§ **Qué debes hacer**
Prosigue con el texto sobre la violencia en las instituciones educativas que aparece más abajo, escribiendo su continuación a partir de la última frase mostrada.

§ **Texto para leer**
-*-
II.a.- La violencia y las instituciones educativas

El contenido sobre el que se asesora condiciona, en una parte importante, al estilo de actuación. El asesor debe construir con el centro una posición teórica y práctica sobre el problema que asesora, lo que contribuye a su desarrollo profesional de manera privilegiada.

Reflexionar, por tanto, en torno a las características específicas de la violencia en las instituciones educativas, nos servirá de fundamento para la posición a adoptar.

Sabemos que las instituciones educativas no son las generadoras de la violencia estructural de nuestra sociedad. Sin embargo, con algunas de sus prácticas, pueden convertirse en escenarios propicios para que la violencia se instaure o, por el contrario, contribuir a contenerla y prevenirla, dándole una salida social y ética. Este aspecto debe ser contemplado con especial responsabilidad en el trabajo de los asesores.

Tradicionalmente el currículo escolar -académico- ofrecía, para aquellos que lo aprehendiesen y lo expusieran brillantemente en un examen, un cierto paraíso prometido, que tenía que ver con las garantías de futuro laboral y económico resuelto. Hoy, las instituciones educativas, no pueden acudir a este recurso; sin embargo, básicamente mantienen el mismo currículo y exigen del alumnado la misma motivación, interés y actitud callada. Este desajuste agrava, además, un conflicto que era ya tradicional:

"... la escuela no es simplemente un lugar donde se transmiten conocimientos y se distribuyen credenciales. A cambio de éstas, la institución exige que los alumnos acepten un control sobre su conducta (...) sin embargo, niños y jóvenes no son simples seres indefensos ante unos «todo-poderosos-profesores», como bien saben éstos por experiencia (...). La enseñanza simultánea que se práctica en nuestras aulas es especialmente sensible al desorden, y éste es el terreno en que los alumnos pueden hacer valer su poder. Quienquiera que haya observado una clase sabe que buena parte del tiempo no se emplea en la transmisión o la adquisición de conocimientos, sino en la creación y el mantenimiento de las condiciones de orden que se consideran necesarias para poder hacerlo. Las interrupciones, la conversaciones en voz alta, el ruido, los paseos de mesa en mesa, etc., son interpretables como formas de resistencia de los alumnos" (Fernández Enguita,1998:179-180)
-*-
§ **Filas proporcionadas**

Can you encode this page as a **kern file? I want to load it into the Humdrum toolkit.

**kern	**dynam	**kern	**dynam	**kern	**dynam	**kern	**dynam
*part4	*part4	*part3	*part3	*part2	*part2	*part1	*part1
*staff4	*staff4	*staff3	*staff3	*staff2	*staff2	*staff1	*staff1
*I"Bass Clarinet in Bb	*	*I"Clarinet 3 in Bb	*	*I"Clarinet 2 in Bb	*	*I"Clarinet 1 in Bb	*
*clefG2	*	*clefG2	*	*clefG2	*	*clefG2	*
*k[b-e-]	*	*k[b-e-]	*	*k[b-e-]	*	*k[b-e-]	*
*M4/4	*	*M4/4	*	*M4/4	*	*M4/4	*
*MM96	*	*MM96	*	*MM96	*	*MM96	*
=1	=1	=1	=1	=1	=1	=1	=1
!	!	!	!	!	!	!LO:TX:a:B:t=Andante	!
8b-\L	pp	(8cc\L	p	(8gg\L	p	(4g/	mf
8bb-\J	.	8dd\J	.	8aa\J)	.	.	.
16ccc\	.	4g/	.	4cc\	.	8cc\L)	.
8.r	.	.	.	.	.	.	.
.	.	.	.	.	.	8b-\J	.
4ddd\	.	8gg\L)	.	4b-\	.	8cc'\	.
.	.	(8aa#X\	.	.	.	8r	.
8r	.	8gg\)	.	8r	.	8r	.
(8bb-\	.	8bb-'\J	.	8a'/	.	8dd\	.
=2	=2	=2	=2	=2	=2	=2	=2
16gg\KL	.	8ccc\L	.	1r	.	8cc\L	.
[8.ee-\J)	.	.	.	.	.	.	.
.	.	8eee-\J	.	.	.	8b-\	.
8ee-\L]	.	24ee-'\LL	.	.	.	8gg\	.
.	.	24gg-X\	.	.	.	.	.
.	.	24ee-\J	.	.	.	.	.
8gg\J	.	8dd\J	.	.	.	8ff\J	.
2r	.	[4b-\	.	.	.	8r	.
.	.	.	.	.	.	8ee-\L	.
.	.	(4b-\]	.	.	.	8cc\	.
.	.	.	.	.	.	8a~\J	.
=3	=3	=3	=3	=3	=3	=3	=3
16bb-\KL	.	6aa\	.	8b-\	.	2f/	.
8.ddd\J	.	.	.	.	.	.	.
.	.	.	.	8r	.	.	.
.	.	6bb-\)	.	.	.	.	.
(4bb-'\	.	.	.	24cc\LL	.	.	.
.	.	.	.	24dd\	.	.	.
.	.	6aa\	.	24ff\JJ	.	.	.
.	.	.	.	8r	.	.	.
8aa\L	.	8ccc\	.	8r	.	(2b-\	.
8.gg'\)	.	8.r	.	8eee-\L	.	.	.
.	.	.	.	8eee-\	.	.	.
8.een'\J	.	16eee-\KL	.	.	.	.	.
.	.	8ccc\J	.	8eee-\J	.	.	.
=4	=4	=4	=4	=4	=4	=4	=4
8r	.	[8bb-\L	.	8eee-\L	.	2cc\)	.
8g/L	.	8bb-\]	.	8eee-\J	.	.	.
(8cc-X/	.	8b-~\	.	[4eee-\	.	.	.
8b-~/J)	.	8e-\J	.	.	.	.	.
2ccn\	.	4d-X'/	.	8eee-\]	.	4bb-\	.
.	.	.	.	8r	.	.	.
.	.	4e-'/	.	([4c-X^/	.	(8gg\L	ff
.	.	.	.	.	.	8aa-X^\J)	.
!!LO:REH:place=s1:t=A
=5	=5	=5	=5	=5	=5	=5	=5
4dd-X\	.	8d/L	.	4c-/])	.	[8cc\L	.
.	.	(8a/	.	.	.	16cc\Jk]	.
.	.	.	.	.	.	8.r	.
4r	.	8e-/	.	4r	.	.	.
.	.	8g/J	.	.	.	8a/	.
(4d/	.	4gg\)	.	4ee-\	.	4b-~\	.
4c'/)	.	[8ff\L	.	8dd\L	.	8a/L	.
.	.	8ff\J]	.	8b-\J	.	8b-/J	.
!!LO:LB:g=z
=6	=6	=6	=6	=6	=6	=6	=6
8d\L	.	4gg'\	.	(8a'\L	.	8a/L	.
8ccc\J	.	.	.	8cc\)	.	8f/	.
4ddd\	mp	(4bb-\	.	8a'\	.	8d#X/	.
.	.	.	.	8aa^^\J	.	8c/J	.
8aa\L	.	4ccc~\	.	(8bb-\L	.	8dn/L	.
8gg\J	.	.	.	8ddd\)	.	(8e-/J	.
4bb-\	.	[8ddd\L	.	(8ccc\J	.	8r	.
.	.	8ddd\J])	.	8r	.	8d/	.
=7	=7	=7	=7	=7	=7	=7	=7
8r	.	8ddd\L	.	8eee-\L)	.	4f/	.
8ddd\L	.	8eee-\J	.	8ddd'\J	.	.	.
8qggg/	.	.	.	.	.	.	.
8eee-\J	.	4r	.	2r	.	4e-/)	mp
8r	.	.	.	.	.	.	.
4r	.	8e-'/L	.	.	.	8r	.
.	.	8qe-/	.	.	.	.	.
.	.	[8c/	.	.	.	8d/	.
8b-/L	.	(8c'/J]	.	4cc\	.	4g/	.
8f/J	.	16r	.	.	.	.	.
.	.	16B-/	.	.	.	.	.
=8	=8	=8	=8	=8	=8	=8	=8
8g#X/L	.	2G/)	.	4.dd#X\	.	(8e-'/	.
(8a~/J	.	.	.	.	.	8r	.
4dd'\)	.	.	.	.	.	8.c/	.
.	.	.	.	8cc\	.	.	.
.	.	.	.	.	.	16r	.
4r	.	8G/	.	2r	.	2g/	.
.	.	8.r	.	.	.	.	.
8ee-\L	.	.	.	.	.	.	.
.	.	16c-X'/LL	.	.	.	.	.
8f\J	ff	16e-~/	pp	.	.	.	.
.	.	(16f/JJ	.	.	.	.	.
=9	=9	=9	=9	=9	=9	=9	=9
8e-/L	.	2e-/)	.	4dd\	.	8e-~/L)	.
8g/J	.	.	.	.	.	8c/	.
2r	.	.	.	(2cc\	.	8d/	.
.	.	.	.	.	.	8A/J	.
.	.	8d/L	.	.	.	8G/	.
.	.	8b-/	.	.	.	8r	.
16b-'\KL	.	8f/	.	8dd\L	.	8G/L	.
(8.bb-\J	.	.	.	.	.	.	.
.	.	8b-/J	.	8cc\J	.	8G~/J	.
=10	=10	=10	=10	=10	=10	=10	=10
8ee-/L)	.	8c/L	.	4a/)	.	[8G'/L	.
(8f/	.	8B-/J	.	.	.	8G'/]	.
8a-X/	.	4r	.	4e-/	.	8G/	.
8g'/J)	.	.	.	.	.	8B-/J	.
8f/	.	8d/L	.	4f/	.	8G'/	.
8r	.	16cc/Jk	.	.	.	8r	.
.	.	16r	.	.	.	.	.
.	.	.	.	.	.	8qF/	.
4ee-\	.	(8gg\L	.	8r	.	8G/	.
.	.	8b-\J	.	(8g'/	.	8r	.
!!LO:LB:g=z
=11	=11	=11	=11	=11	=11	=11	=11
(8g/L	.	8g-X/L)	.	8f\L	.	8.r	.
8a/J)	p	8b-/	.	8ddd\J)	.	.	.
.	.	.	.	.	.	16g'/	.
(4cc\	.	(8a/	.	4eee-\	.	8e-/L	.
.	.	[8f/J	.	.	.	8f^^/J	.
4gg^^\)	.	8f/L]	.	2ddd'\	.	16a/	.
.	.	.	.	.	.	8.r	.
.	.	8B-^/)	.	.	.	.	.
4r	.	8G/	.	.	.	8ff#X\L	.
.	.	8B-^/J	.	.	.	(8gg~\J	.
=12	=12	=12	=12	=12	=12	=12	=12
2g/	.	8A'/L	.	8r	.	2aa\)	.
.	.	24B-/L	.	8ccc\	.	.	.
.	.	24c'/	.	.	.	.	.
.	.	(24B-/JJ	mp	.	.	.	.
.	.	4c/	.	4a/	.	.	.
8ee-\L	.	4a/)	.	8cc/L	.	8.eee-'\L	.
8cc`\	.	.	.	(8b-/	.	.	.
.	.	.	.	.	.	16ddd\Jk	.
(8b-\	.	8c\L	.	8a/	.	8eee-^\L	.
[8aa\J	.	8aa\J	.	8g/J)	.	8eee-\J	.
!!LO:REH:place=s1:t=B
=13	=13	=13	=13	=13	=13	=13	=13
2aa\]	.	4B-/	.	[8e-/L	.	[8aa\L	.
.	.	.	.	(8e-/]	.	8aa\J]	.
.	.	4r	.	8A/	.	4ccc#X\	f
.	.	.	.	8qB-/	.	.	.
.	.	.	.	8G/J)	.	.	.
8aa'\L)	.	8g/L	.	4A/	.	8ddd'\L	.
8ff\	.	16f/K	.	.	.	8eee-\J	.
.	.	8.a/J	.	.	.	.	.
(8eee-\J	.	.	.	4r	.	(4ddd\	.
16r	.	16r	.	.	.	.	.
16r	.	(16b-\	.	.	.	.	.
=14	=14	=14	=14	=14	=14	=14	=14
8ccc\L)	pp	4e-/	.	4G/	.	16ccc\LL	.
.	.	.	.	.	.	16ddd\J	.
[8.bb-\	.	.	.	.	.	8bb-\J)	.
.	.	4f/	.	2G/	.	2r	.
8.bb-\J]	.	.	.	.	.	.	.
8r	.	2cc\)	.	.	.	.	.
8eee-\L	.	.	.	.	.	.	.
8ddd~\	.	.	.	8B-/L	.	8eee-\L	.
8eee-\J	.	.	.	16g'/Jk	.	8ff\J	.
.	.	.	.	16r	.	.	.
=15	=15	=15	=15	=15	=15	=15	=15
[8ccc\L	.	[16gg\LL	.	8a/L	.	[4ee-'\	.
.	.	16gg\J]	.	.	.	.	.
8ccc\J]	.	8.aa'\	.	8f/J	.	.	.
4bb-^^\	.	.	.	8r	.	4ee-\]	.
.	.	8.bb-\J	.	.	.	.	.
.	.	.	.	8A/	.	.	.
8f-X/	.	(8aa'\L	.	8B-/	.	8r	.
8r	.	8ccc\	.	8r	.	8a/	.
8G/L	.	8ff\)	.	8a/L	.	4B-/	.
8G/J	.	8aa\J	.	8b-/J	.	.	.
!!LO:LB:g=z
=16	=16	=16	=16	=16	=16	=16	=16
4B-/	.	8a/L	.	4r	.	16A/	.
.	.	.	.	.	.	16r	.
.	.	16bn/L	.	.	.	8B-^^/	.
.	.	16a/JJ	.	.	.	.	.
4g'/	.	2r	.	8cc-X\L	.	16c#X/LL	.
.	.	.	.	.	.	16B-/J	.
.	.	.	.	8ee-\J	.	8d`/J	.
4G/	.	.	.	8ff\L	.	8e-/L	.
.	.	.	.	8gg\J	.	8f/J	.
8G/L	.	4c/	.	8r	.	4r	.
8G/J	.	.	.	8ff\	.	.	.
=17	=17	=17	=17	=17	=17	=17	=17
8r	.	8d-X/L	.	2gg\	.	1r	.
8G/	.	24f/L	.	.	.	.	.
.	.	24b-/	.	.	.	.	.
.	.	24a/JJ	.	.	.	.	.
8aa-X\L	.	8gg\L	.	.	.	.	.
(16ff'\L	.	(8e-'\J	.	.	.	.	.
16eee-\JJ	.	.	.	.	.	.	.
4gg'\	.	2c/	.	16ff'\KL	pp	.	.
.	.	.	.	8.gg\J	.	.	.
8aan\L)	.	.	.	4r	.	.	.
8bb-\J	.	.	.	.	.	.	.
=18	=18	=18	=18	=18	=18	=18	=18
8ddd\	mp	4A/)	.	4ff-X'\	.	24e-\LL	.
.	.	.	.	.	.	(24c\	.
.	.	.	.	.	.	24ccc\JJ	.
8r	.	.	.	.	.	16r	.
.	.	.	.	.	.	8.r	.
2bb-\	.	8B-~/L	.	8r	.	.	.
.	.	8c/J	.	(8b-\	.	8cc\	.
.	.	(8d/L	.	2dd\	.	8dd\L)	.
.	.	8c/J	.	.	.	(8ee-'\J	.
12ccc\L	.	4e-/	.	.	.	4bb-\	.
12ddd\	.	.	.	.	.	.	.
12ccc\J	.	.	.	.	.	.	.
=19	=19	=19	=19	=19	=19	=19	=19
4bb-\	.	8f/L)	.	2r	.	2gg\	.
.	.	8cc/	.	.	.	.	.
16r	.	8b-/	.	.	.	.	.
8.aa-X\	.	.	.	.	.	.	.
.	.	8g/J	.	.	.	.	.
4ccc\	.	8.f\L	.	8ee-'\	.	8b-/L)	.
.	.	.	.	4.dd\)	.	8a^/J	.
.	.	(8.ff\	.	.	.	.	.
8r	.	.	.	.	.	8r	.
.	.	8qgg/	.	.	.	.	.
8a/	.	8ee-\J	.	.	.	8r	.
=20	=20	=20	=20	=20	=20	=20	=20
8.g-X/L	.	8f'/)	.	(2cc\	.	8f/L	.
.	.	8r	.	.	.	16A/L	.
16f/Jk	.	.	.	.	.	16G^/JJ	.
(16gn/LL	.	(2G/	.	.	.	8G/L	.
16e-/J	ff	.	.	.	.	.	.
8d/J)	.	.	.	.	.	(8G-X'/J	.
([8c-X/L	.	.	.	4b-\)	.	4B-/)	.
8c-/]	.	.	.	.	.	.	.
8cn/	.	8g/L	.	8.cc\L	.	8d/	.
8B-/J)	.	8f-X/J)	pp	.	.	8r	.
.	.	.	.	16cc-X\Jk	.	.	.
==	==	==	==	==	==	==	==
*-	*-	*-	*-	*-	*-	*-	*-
-*-
§ **Resultado**
El lenguaje del enseñante y de la cultura académica -por no mencionar los contenidos (véase Conell, 1997[5])- soporta un conjunto de elementos simbólicos y formatos de comunicación, tremendamente alejados de los códigos más restringidos de las culturas marginales (Bernstein, 1971). Es decir, los previos cognitivos y los formatos de comunicación del profesorado y los de algunos sectores del alumnado están a distancias abismales. Las manifestaciones de esa distancia son: el fracaso escolar sistemático, casi endémico que, a su vez, genera más violencia, y el fenómeno que algunos llaman (de manera, a mi juicio, éticamente reprochable) «objeción escolar»[6].

La violencia sería la otra cara de la moneda del poder; es el contrapoder que se ejerce por quienes en una estructura social se consideran la parte más débil. Mientras sigamos manteniendo una jerarquía de desigualdad en la que el afianzamiento de unos se ejerce en base a la represión de los otros, está claro que estamos ofreciendo una cobertura ideal para el desarrollo de la violencia. En esta situación resulta muy atractivo «tocar poder» utilizando el camino más rápido: ejercer la violencia contra quienes lo ostentan, en lugar de sufrir la violencia que ellos ejercen. De ahí la importancia de generar estructuras organizativas colegiadas, basadas en la participación, en el pacto y diálogo sobre los intereses de cada colectivo y en la construcción de escuelas democráticas[7] (Véase, por ejemplo, Sánchez y otros, 1998; Apple y Beane, 1999; Vargas, 1999: Puigvert, 1999).

Además de esta violencia del propio sistema escolar, en los centros educativos y entre los iguales existe otra, a veces soterrada, de la que la institución educativa prefiere, en ocasiones, no enterarse. Un reciente Informe del Defensor del Pueblo (1999), señala que más del 30% del alumnado de Educación Secundaria Obligatoria de nuestro país declara sufrir agresiones verbales de sus iguales con cierta frecuencia; de igual modo, cerca de un 9% dice sufrir amenazas con la finalidad de atemorizarle y más de un 4% padece agresiones físicas directas.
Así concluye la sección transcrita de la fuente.